Items stored in a collection:
★ ★ ★ ★ ★ ★ ★

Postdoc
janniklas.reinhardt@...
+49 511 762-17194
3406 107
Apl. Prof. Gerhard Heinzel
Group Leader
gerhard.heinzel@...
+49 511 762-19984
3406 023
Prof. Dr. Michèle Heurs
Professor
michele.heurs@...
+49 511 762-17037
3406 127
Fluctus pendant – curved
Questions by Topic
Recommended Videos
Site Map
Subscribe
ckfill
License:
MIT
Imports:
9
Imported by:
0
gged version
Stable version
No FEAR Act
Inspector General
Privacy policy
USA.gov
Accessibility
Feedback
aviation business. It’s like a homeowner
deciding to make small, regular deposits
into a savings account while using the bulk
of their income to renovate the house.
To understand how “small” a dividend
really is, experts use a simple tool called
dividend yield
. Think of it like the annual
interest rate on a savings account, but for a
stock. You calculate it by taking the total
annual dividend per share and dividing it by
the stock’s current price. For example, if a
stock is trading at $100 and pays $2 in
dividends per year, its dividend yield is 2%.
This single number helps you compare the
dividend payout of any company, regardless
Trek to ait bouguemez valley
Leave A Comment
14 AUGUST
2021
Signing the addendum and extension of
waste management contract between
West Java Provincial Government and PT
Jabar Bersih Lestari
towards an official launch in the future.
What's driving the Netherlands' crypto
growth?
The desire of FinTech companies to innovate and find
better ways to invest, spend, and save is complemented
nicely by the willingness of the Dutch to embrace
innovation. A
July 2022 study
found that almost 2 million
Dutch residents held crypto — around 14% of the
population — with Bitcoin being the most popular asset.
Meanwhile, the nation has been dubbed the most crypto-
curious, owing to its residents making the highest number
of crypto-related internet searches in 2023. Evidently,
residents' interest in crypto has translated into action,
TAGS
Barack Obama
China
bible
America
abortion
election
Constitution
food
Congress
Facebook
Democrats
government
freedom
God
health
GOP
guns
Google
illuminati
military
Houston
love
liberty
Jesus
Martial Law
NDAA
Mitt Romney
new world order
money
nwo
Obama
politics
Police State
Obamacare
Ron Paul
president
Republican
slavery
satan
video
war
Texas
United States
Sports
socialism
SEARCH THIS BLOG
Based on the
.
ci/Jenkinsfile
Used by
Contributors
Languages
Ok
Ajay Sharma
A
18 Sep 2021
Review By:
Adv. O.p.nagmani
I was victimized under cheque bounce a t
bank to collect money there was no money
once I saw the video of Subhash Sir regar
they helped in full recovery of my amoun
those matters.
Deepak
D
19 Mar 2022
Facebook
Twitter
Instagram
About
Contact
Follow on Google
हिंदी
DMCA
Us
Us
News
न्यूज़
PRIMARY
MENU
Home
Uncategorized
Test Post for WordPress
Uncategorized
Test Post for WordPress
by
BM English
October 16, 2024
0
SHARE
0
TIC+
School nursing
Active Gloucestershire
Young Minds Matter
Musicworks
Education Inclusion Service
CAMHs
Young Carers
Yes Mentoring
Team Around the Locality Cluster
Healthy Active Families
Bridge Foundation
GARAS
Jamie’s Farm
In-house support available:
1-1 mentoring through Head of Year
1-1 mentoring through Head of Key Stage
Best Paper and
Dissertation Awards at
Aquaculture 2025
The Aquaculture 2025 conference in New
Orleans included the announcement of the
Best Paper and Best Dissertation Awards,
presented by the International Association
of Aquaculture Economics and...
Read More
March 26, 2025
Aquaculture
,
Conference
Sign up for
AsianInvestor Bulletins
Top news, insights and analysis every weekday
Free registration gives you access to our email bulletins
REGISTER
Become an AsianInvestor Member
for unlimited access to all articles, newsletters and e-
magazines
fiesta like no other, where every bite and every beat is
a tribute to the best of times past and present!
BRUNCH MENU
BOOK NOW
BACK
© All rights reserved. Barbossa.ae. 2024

★ ★ ★ ★ ★ ★ ★

## [What to work on]
Which lines in the material above contain the word "Awards"? Copy each of them.

## [Task response]
Dissertation Awards at
Best Paper and Best Dissertation Awards,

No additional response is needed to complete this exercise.